Exactly the lines below from the one with "Amerivet Veterinary Partners" up to and including the one with "Free Sample" make up the answer, with nothing else added.
[DATA PROVIDED]
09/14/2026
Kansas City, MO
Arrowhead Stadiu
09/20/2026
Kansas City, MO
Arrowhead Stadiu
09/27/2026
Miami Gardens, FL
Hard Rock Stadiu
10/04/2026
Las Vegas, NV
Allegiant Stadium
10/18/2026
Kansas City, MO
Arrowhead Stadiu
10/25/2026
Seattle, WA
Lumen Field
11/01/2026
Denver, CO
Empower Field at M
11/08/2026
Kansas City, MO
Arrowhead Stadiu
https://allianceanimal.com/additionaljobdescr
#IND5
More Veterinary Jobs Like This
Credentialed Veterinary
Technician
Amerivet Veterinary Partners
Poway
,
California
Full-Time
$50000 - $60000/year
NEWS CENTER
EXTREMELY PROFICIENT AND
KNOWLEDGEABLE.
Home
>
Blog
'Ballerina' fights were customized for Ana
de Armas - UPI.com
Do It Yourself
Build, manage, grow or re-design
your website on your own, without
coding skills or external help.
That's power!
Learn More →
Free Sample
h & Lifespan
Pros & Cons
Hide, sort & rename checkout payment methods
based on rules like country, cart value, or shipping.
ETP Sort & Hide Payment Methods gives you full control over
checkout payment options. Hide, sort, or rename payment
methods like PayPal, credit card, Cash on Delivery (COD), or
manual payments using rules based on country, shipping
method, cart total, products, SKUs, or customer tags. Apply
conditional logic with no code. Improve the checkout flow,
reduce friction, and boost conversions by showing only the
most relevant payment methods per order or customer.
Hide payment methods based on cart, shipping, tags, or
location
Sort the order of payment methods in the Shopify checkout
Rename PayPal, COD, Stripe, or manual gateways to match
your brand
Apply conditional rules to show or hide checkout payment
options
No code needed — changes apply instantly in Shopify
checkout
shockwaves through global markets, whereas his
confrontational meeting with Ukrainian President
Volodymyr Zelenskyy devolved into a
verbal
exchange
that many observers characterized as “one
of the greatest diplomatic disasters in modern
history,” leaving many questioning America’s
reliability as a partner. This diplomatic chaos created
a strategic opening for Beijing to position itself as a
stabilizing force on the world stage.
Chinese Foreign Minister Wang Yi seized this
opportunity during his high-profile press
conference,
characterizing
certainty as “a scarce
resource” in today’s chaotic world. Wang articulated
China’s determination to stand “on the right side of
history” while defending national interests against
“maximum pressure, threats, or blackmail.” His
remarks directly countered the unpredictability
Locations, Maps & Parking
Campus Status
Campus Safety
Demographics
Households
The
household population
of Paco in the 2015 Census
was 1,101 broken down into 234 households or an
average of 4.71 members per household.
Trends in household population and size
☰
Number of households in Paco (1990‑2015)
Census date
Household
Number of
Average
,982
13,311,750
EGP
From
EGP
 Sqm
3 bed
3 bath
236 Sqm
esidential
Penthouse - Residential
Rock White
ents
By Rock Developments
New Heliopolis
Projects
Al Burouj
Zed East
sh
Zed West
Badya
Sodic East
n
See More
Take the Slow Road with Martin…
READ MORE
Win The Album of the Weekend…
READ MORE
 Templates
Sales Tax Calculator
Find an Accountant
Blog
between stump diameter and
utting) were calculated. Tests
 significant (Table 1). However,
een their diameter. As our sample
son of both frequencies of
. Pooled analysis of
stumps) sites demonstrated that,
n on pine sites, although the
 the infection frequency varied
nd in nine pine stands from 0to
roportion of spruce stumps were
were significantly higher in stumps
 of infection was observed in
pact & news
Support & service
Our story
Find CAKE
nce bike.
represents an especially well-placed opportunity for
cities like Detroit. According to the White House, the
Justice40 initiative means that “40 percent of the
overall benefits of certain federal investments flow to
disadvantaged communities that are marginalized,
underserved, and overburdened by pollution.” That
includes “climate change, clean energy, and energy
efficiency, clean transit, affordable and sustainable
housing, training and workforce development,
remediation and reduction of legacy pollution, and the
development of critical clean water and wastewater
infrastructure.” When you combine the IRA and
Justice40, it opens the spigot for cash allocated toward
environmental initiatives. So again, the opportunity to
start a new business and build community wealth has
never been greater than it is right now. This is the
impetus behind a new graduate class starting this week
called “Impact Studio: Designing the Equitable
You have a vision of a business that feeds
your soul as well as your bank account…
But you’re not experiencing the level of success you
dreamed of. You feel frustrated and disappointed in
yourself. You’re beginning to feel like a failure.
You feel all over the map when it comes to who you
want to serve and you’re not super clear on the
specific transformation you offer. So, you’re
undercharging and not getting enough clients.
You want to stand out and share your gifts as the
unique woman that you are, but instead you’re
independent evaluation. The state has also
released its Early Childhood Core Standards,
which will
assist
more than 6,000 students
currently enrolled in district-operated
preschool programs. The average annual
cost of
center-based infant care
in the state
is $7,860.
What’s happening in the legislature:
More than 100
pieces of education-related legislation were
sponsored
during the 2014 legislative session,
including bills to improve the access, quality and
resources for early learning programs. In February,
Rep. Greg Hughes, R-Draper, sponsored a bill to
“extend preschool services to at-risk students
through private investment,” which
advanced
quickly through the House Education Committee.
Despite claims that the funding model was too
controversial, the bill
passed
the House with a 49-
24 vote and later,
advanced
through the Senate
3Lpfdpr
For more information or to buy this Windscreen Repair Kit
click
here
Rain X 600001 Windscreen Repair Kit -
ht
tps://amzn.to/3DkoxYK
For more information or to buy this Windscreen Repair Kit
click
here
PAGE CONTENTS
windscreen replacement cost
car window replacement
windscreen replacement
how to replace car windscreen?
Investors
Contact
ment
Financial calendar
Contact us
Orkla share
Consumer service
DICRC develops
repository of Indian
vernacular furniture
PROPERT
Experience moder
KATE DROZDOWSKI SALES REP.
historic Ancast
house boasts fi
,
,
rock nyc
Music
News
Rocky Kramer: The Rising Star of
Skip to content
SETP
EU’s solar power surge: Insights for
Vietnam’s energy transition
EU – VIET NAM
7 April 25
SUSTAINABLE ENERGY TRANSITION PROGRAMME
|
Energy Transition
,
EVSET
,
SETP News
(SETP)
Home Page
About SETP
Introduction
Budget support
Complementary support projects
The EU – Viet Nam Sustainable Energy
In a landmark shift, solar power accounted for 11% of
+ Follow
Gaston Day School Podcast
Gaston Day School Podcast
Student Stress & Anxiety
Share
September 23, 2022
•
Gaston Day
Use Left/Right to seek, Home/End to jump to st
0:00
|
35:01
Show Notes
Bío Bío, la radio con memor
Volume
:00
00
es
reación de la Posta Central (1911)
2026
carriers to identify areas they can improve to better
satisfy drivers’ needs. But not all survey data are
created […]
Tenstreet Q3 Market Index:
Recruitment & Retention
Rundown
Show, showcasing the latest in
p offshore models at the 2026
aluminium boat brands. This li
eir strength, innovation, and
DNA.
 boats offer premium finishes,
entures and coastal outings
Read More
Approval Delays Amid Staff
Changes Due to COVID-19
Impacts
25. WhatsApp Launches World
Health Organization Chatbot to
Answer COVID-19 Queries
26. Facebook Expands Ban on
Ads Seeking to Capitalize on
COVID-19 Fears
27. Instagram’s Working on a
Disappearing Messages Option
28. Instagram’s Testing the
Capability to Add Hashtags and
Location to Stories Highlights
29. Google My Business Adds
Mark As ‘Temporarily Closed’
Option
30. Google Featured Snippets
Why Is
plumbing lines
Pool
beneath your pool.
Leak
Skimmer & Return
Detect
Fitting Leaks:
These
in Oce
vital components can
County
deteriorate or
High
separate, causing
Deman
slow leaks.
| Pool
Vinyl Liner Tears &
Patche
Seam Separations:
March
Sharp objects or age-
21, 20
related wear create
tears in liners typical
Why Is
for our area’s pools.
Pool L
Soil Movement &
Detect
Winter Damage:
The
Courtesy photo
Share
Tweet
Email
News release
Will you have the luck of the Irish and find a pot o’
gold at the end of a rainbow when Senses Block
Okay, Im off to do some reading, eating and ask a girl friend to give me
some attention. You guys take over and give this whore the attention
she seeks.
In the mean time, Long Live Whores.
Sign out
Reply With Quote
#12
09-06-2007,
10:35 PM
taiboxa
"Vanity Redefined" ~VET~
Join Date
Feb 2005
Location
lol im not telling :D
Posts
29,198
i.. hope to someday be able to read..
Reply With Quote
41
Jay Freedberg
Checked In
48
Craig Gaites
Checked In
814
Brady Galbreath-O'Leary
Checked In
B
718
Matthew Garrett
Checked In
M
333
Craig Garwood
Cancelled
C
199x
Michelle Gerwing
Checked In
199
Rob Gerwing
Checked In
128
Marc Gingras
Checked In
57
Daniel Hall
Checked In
[/DATA PROVIDED]
→ **REPLY TO THE EXERCISE**:
Amerivet Veterinary Partners
Poway
,
California
Full-Time
$50000 - $60000/year
NEWS CENTER
EXTREMELY PROFICIENT AND
KNOWLEDGEABLE.
Home
>
Blog
'Ballerina' fights were customized for Ana
de Armas - UPI.com
Do It Yourself
Build, manage, grow or re-design
your website on your own, without
coding skills or external help.
That's power!
Learn More →
Free Sample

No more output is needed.